Marketing campaigns are a crucial part of any business strategy. In the banking industry, marketing campaigns are used to promote various products, including savings accounts. However, not all customers respond to these campaigns, and it can be challenging to determine who is more likely to open a savings account. This is where machine learning comes in. By using a machine learning algorithm, we can predict which customers are more likely to open a savings account, allowing us to optimize our marketing campaigns.
We have a dataset that provides information on a local bank’s marketing campaign. The dataset contains information on 45211 customers, including their age, job, marital status, education, and more. The target variable is whether the customer opened a savings account or not.
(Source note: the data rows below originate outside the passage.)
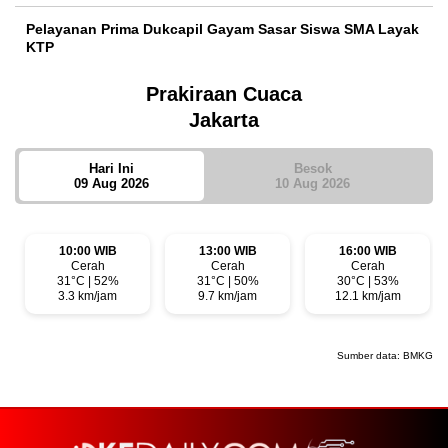
Pelayanan Prima Dukcapil Gayam Sasar Siswa SMA Layak
KTP
Prakiraan Cuaca
Jakarta
Hari Ini
Besok
09 Aug 2026
10 Aug 2026
10:00 WIB
13:00 WIB
16:00 WIB
Cerah
Cerah
Cerah
31°C | 52%
31°C | 50%
30°C | 53%
3.3 km/jam
9.7 km/jam
12.1 km/jam
Sumber data:
BMKG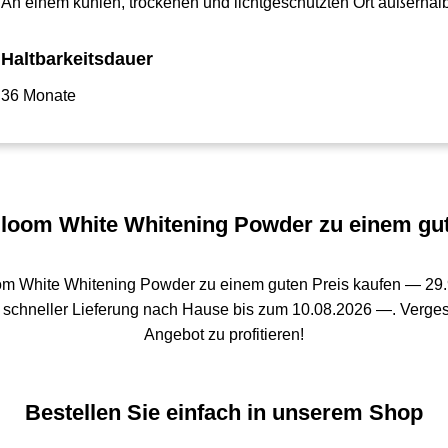
An einem kühlen, trockenen und lichtgeschützten Ort außerhal
Haltbarkeitsdauer
36 Monate
loom White Whitening Powder zu einem gut
om White Whitening Powder zu einem guten Preis kaufen —
29
schneller Lieferung nach Hause bis zum 10.08.2026 —. Vergess
Angebot zu profitieren!
Bestellen Sie einfach in unserem Shop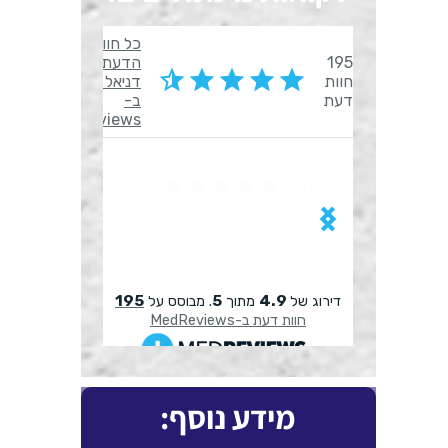
מידע נוסף: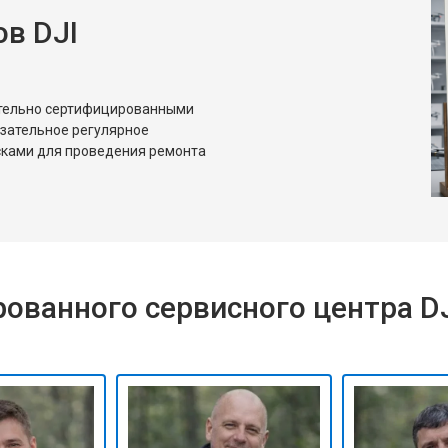
в DJI
ительно сертифицированными
язательное регулярное
сками для проведения ремонта
ованного сервисного центра D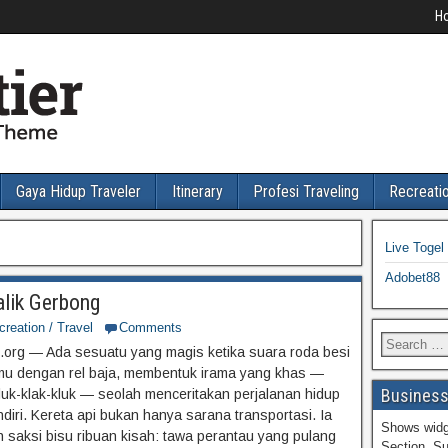
H
Gaya Hidup Traveler
Itinerary
Profesi Traveling
Recreatio
Live Toge
Adobet88
alik Gerbong
creation / Travel
Comments
t.org — Ada sesuatu yang magis ketika suara roda besi
mu dengan rel baja, membentuk irama yang khas —
Business
kluk-klak-kluk — seolah menceritakan perjalanan hidup
ndiri. Kereta api bukan hanya sarana transportasi. Ia
Shows widg
h saksi bisu ribuan kisah: tawa perantau yang pulang
Section. Su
The data is divided into a training set and a test set.
We start by reading the input files.
Types of variables:
- 10 categorical variables
- 3 discrete numerical variables
- 6 continuous numerical variables
Next, we check for duplicate records in the train set.
The train dataset contains 905 rows of data that is duplicate in nature.
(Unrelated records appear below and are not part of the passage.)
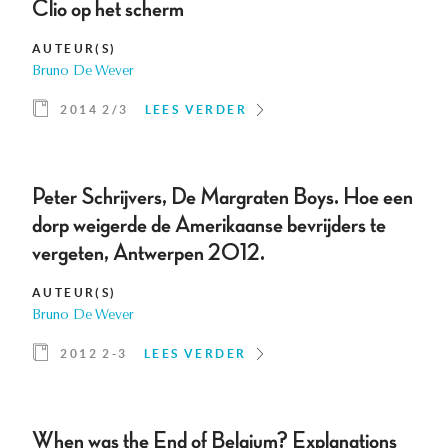
Clio op het scherm
AUTEUR(S)
Bruno De Wever
2014 2/3
LEES VERDER
Peter Schrijvers, De Margraten Boys. Hoe een
dorp weigerde de Amerikaanse bevrijders te
vergeten, Antwerpen 2012.
AUTEUR(S)
Bruno De Wever
2012 2-3
LEES VERDER
When was the End of Belgium? Explanations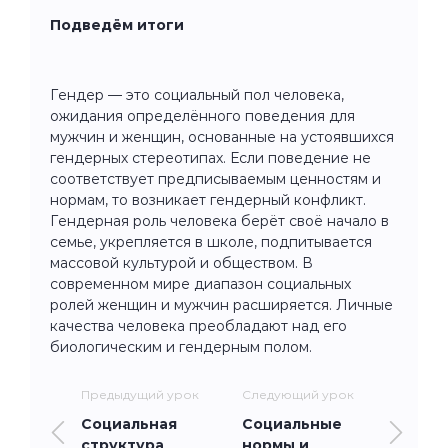
Подведём итоги
Гендер — это социальный пол человека,
ожидания определённого поведения для
мужчин и женщин, основанные на устоявшихся
гендерных стереотипах. Если поведение не
соответствует предписываемым ценностям и
нормам, то возникает гендерный конфликт.
Гендерная роль человека берёт своё начало в
семье, укрепляется в школе, подпитывается
массовой культурой и обществом. В
современном мире диапазон социальных
ролей женщин и мужчин расширяется. Личные
качества человека преобладают над его
биологическим и гендерным полом.
Предыдущий урок
Следующий урок
Социальная
Социальные
структура
нормы и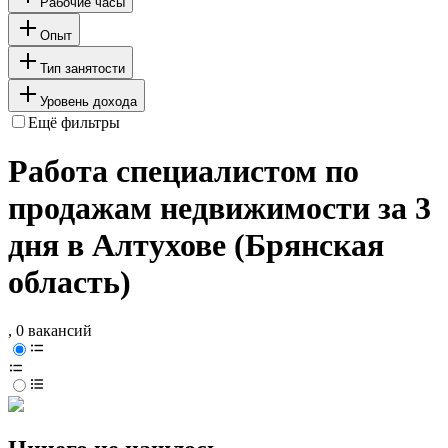
Рабочие часы
Опыт
Тип занятости
Уровень дохода
Ещё фильтры
Работа специалистом по
продажам недвижимости за 3
дня в Алтухове (Брянская
область)
, 0 вакансий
Then, we check for any missing values in the train and test dataset.
There was an unknown class in certain categorical variables and they were dealt with in our models.
We then check the train set for imbalance. When working with datasets, it’s common to encounter imbalanced data, where one class is heavily overrepresented compared to others. This can be a significant problem for machine learning algorithms as they tend to be biased towards the majority class, leading to poor performance on the minority class. In this blog post, we’ll discuss why imbalance in a dataset is a problem and explore some techniques for handling it.
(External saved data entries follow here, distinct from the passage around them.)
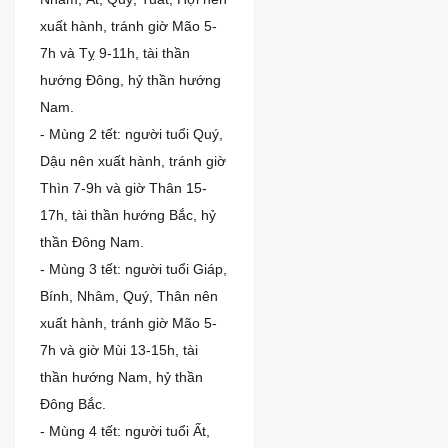
xuất hành, tránh giờ Mão 5-
7h và Tỵ 9-11h, tài thần
hướng Đông, hỷ thần hướng
Nam.
- Mùng 2 tết: người tuổi Quý,
Dậu nên xuất hành, tránh giờ
Thìn 7-9h và giờ Thân 15-
17h, tài thần hướng Bắc, hỷ
thần Đông Nam.
- Mùng 3 tết: người tuổi Giáp,
Bính, Nhâm, Quý, Thân nên
xuất hành, tránh giờ Mão 5-
7h và giờ Mùi 13-15h, tài
thần hướng Nam, hỷ thần
Đông Bắc.
- Mùng 4 tết: người tuổi Ất,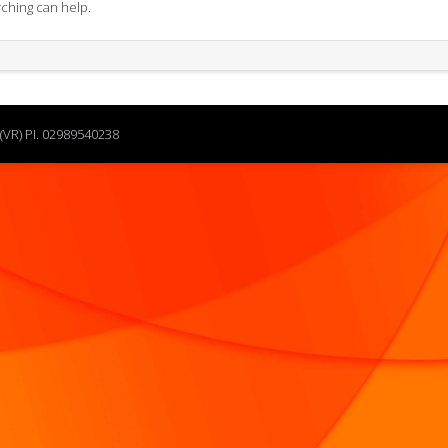
rching can help.
(VR) PI. 02989540238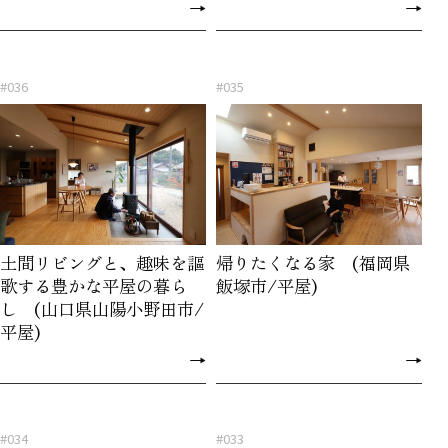
→
→
#036
#035
土間リビングと、趣味を謳
帰りたくなる家 (福岡県
歌する豊かな平屋の暮ら
飯塚市/平屋)
し (山口県山陽小野田市/
平屋)
→
→
#034
#033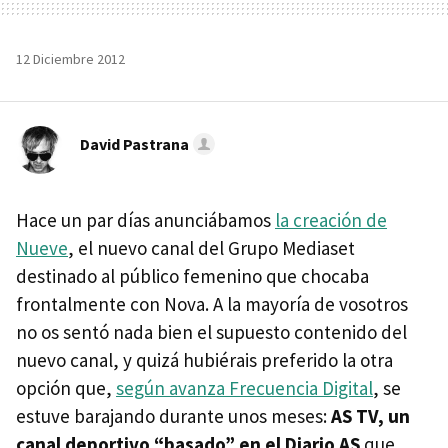
12 Diciembre 2012
David Pastrana
Hace un par días anunciábamos
la creación de
Nueve
, el nuevo canal del Grupo Mediaset
destinado al público femenino que chocaba
frontalmente con Nova. A la mayoría de vosotros
no os sentó nada bien el supuesto contenido del
nuevo canal, y quizá hubiérais preferido la otra
opción que,
según avanza Frecuencia Digital
, se
estuve barajando durante unos meses:
AS TV, un
canal deportivo “basado” en el Diario AS
que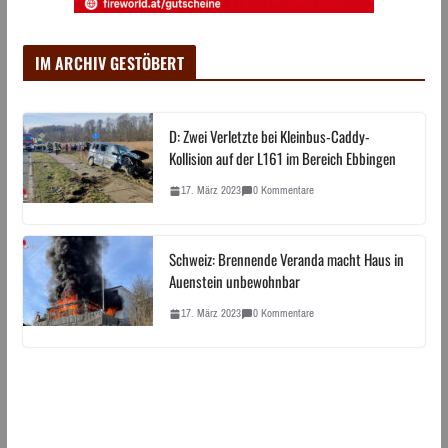
IM ARCHIV GESTÖBERT
D: Zwei Verletzte bei Kleinbus-Caddy-
Kollision auf der L161 im Bereich Ebbingen
17. März 2023
0 Kommentare
Schweiz: Brennende Veranda macht Haus in
Auenstein unbewohnbar
17. März 2023
0 Kommentare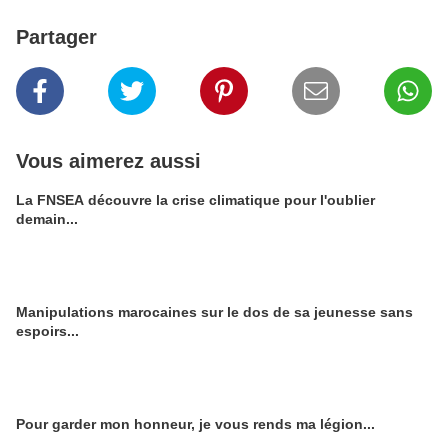
Partager
Vous aimerez aussi
La FNSEA découvre la crise climatique pour l'oublier
demain...
Manipulations marocaines sur le dos de sa jeunesse sans
espoirs...
Pour garder mon honneur, je vous rends ma légion...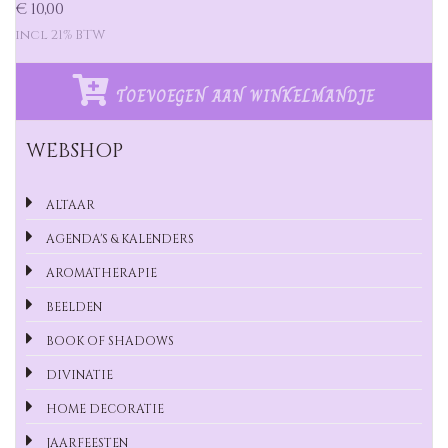
€ 10,00
incl 21% BTW
TOEVOEGEN AAN WINKELMANDJE
WEBSHOP
ALTAAR
AGENDA'S & KALENDERS
AROMATHERAPIE
BEELDEN
BOOK OF SHADOWS
DIVINATIE
HOME DECORATIE
JAARFEESTEN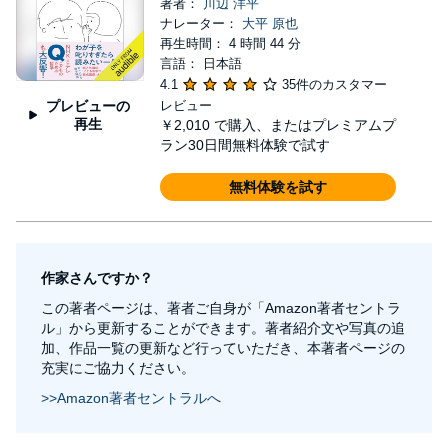
著者：
川辺 洋平
ナレーター：
大平 原也
再生時間： 4 時間 44 分
言語： 日本語
4.1
35件のカスタマー
プレビューの
レビュー
再生
￥2,010
で購入、またはプレミアムプ
ラン30日間無料体験で試す
無料体験を試す
作家さんですか？
この著者ページは、著者ご自身が「Amazon著者セントラ
ル」から更新することができます。著者紹介文や写真の追
加、作品一覧の更新など行っていただき、本著者ページの
充実にご協力ください。
>>Amazon著者セントラルへ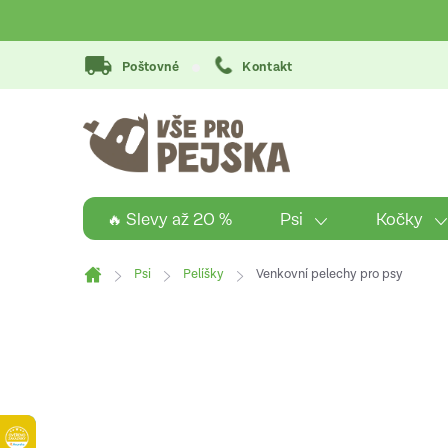
Přejít
na
obsah
Poštovné
Kontakt
Psi
Kočky
🔥 Slevy až 20 %
Psi
Pelíšky
Venkovní pelechy pro psy
Domů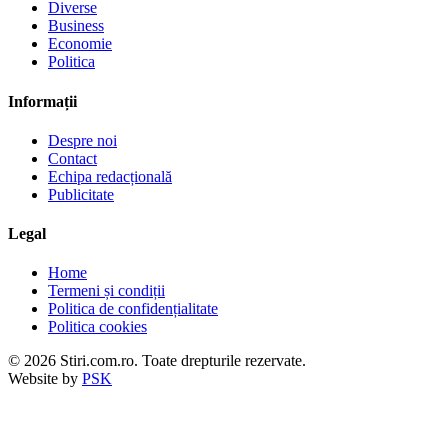
Diverse
Business
Economie
Politica
Informații
Despre noi
Contact
Echipa redacțională
Publicitate
Legal
Home
Termeni și condiții
Politica de confidențialitate
Politica cookies
© 2026 Stiri.com.ro. Toate drepturile rezervate.
Website by
PSK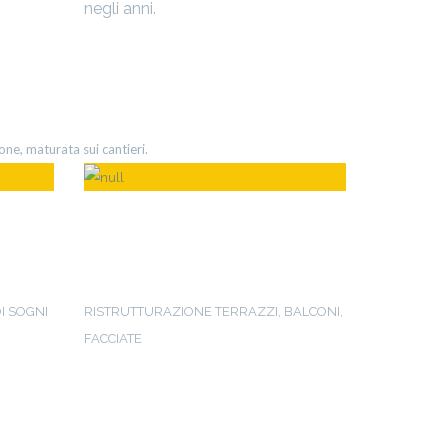
negli anni.
one, maturata sui cantieri.
ONE
RIFACIMENTO
FACCIATA
I SOGNI
RISTRUTTURAZIONE TERRAZZI, BALCONI,
FACCIATE
Leggi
The outcome variable (indicating customer opened a savings account or not) is highly imbalanced.
~11% for class 1 (yes) and ~89% for class 0 (no)
As part of the EDA, we also check for any outliers in the numerical variables.
Next, we use a heat map to plot the correlation matrix between the numerical variables. This is done to check and deal with multicollinearity among them. Multicollinearity is a common issue that can arise when working with numerical variables in a dataset. It can lead to inaccurate predictions, inflated coefficients, and p-values, making it difficult to interpret the results of your model. However, there are several techniques that can be used to handle multicollinearity, including removing correlated variables, combining them into a single variable, or using regularization techniques.
In conclusion, it’s important to understand multicollinearity and its impact on your machine learning model. By identifying and handling multicollinearity in your dataset, you can improve the performance and accuracy of your model, leading to better predictions and insights.
We drop the duplicate records from the train dataset and combine the train and test data sets available to perform preprocessing.
We then separate the numerical and categorical variables and the outcome column.
Next, we check the variation of numerical variables and eliminate any variables with a standard deviation lower than 1.
The variable ‘lcdays’ has the highest variation among all numerical variables. ‘lcdays’ represents the number of days that have passed since the client was last contacted by a previous campaign (numeric; 999 means the client was not previously contacted). The column contains records from 0–27 and 999, which results in a very high standard deviation value.
To handle this issue, we have created a dummy variable that records a value of ‘1’ for values ranging from 0–27 and ‘0’ for values of 999 in the ‘lcdays’ column.
We used the CatBoostClassifier algorithm to predict savings account openings. CatBoost is a machine learning algorithm that is known for its ability to handle categorical variables and produce accurate results. The algorithm uses gradient boosting and can handle missing values and categorical features without the need for one-hot encoding.
CatBoostClassifier is a powerful machine learning model that handles class imbalance, unknown values, and categorical variables. Its gradient boosting algorithm, optimized handling of categorical features, and automatic feature scaling make it superior to other models. CatBoostClassifier is resistant to overfitting due to L2 (Ridge) regularization and early stopping, preventing the model from fitting too closely to the training data. Its novel ordering algorithm also improves missing value handling.
As we’re using CatBoostClassifier(), we have not performed any standardization on the numerical variables or one-hot encoding on the categorical variables.
Splitting the train and test data sets.
To counter the imbalance in the data set we assign weights to the two classes. The class weights can be used as a hyper-parameter while fitting the CatBoostClassifier model.
Next, we use hyper-parameter tuning to select the best model to fit.
We trained the CatBoostClassifier on the training set and achieved an AUC of 79%. We then tested the model on the test set and achieved an AUC of 82%, indicating that the model is not overfitting.
Next, we plot the feature importance graph.
The most important predictors for opening a savings account identified by our CatBoost model are socio-economic variables like number of employees (employees), euribor 3 month rate (euri3) and consumer confidence index (cconf). Employees and euri3 are exogenous variables outside the bank’s control, while cconf depends on historic performance and customer confidence. This prediction is reasonable. Future campaigns should focus on variables like last contact month of year (month), mode of contact (ctype), and the number of times the customer is contacted for the current marketing campaign(ccontact). This prediction is also along rational lines.
Using the CatBoostClassifier algorithm, we were able to accurately predict which customers are more likely to open a savings account. This information can be used to optimize marketing campaigns, targeting customers who are more likely to open a savings account. This will save the bank time and resources, as they will not have to market to customers who are less likely to open an account.
In conclusion, machine learning algorithms like CatBoostClassifier can be used to optimize marketing campaigns in the banking industry. By predicting savings account openings, banks can save time and resources and focus their efforts on customers who are more likely to open an account.